Houses given Residential Architecture (New) Awards were the “austere” Law Street House by Muir Mendes, “powerfully folded” Beached House by BKK and “warm and textured” Westernport House by Sally Draper Architects.

Law St House by Muir Mendes. Image: Peter Bennetts

Awards for Residential Houses (Alterations & Additions) went to the “playful, beautifully sculpted” Foyn-Johanson House by Harrison and White, the “effortless” Boston Villa by Nest Architects and the “detailed and refined” Gallery House by Denton Corker Marshall.

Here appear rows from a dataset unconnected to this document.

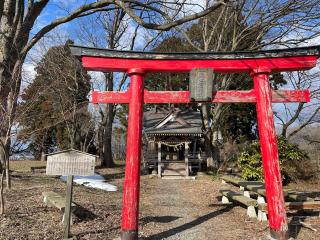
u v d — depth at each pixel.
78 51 6.19
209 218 7.87
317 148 19.50
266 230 6.64
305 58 6.29
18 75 8.76
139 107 6.12
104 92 6.24
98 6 11.23
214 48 20.89
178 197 11.52
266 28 18.53
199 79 6.30
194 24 23.19
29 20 12.60
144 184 15.57
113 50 6.16
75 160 5.77
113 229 6.38
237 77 22.27
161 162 20.20
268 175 6.01
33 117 10.91
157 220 7.57
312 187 13.31
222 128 29.53
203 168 22.58
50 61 18.38
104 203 9.13
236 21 19.02
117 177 17.25
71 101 20.59
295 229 6.69
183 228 6.88
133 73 6.23
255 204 7.88
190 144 23.92
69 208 5.67
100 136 25.17
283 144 14.16
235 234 6.42
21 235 5.55
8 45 12.09
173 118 22.16
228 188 13.18
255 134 30.14
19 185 10.55
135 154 5.93
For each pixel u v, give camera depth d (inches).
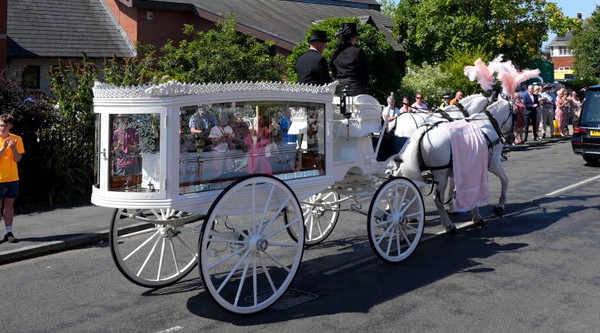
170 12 970.1
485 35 1071.0
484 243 357.1
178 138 239.6
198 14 962.1
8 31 855.1
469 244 355.6
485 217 425.4
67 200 495.2
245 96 256.7
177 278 295.9
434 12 1103.6
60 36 892.0
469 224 404.2
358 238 374.0
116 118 243.4
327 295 274.1
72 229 401.1
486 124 405.4
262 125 266.7
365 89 332.8
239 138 259.3
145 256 343.9
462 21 1063.0
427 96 877.8
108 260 341.7
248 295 275.1
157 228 290.5
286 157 275.7
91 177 522.0
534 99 924.0
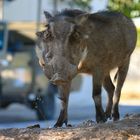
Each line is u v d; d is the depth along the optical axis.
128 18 20.98
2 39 42.34
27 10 45.34
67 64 16.56
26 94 40.69
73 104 48.16
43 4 45.19
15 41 43.03
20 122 38.78
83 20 17.47
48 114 39.88
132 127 16.92
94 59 18.64
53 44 16.69
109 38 19.12
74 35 16.86
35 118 41.06
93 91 18.91
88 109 47.28
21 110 44.69
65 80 16.42
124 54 20.36
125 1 25.14
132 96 54.47
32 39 43.62
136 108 43.53
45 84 40.41
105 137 16.08
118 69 21.11
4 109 44.69
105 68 19.23
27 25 44.81
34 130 17.31
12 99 40.78
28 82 40.91
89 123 19.02
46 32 16.83
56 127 18.11
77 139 16.09
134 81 61.09
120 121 17.98
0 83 40.62
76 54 16.92
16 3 45.50
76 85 48.44
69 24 16.86
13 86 40.88
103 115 18.92
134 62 61.41
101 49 18.77
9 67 40.91
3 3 45.44
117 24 19.83
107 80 21.12
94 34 18.58
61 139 16.16
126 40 20.30
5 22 43.22
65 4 42.28
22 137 16.55
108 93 21.25
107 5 26.33
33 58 41.41
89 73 18.97
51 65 16.55
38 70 40.91
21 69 41.06
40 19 44.03
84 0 31.42
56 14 18.02
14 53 41.56
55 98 40.22
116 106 21.05
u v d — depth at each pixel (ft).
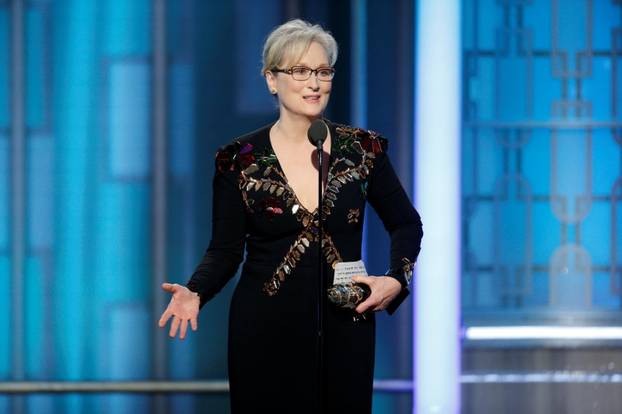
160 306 60.39
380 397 58.03
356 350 28.19
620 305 61.98
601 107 62.23
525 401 56.49
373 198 29.99
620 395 57.11
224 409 56.49
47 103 60.03
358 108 59.36
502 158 61.98
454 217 59.47
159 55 60.18
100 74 60.18
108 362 60.18
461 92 61.21
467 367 59.47
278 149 28.96
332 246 28.35
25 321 60.03
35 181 60.03
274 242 28.55
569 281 61.93
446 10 59.52
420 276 59.41
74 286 60.18
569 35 62.08
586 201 62.13
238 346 28.66
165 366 60.23
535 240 62.08
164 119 60.34
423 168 59.47
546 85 62.08
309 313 28.09
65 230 60.13
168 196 60.34
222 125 60.39
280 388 28.35
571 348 59.72
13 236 59.98
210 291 28.96
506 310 61.41
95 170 60.18
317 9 59.88
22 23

Elenberg Fraser’s A’Beckett Tower took out the Award for Multiple Residential Architecture for their “considerable understanding, skill and inventiveness within the constraints of a developer-driven, large-scale apartment building”.

The use of Colorbond steel on the impressive colour-rich façade, “making a residential slab block magnificent”, also led to the building receiving a Colorbond Architecture Award.

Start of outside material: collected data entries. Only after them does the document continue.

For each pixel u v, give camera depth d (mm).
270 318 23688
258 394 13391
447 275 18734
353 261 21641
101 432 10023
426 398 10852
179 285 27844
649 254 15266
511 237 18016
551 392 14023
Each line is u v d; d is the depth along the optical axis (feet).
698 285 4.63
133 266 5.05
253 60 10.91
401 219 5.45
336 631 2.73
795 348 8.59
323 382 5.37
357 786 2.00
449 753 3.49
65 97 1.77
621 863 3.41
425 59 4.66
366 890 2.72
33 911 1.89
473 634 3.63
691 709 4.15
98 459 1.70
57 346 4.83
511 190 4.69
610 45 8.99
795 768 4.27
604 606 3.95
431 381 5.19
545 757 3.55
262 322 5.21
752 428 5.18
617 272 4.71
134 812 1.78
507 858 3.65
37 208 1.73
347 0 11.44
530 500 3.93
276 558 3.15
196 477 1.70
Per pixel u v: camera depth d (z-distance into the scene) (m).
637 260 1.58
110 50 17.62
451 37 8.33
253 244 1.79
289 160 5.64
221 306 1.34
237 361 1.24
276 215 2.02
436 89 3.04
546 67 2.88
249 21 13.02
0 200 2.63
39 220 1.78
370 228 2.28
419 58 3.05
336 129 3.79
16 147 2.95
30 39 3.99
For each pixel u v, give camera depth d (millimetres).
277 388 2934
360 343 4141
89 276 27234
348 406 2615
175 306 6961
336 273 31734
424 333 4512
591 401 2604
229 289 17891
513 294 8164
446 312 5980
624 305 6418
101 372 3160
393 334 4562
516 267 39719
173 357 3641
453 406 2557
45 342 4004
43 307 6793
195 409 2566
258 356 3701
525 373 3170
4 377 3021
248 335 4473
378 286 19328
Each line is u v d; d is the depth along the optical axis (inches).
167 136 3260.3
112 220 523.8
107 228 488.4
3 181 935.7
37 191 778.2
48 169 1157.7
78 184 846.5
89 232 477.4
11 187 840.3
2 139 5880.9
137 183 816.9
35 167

The colourful Pixel building by Studio505 took out the state’s top Sustainable Architecture award. A top rated sustainable commercial building, it employs anaerobic digestion, tracking solar arrays, wind turbines, fixed shading louvers, double-glazed window walls and solar panel shading to “surpass the sustainability measures of a series of sustainable rating tools, gaining 100 points for a 6 Star Green Star, a LEED Platinum rating and an outstanding BREEAM rating.”

The other winner in the Sustainable category was a modest country residence. Hill Plains House by Wolveridge Architects is “notable for its outward simplicity and subtle integration of sustainable initiatives to minimise the environmental impact.” It uses a mix of time-honoured passive solar principles and recycled materials and modern technology to “create an autonomous home with no grid electricity or water connections”.

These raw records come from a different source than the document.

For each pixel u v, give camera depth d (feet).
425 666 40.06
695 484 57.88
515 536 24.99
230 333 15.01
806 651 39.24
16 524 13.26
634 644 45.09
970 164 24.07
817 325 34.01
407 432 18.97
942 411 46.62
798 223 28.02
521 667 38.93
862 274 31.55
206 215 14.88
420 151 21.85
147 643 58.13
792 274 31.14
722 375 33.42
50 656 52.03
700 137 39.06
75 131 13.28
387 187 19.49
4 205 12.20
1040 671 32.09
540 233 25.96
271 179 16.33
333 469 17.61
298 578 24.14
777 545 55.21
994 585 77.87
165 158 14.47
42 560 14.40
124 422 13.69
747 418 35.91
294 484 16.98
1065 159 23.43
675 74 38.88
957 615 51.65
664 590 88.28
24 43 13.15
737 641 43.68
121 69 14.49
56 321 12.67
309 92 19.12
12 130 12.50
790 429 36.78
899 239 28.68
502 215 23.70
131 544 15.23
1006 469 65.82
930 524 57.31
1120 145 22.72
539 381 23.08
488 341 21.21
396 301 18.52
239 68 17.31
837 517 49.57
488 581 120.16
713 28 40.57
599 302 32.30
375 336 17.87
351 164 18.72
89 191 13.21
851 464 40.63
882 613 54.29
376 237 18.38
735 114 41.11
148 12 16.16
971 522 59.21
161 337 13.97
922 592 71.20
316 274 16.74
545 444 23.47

As well as receiving a Public Architecture award, Kerstin Thompson Architects’ Monash University Museum of Art (MUMA) took out the Marion Mahony Interior Architecture Award. The jury praised it as “confident in its restraint”.

Interior Category was a strong field this year, one that saw two new bars awarded, The Waiting Room by 1:1 Architects for its “refreshing opulence” and the “welcoming, surprising, rigorous and forthright” Newmarket Hotel by Six Degrees Architects.

The Venny, the City of Melbourne’s communal backyard for children in Kensington was shortlisted in the Small Project category and their “resourceful, robust and raw” River Studios designed by Breathe Architecture took out the top award with their low budget conversion of derelict warehouses into much-needed arts spaces.

The other Small Project award went to a joint venture between Antarctica, Monash Architecture Studio and VicUrban for Habitat 21 Adaptable House, which is an exploration of developing “a new suburban housing typology”.

Seventeen buildings competed for The Regional Prize, sponsored by the Office of the Victorian Government Architect.

Marysville Rebuilding Advisory Centre by bamford-dash. Image: Peter Bennetts

Unusually, three regional prizes were awarded to: “the mythical Phoenix reborn from the ashes” Marysville Rebuilding Advisory Centre by bamford-dash, Gray Puksand’s “powerful contribution to the town's civic realm” in La Trobe University Shepparton, and Adam Dettrick’s The Heights Community Building in Traralgon which proves “that architecture for older citizens does not have to feel old”.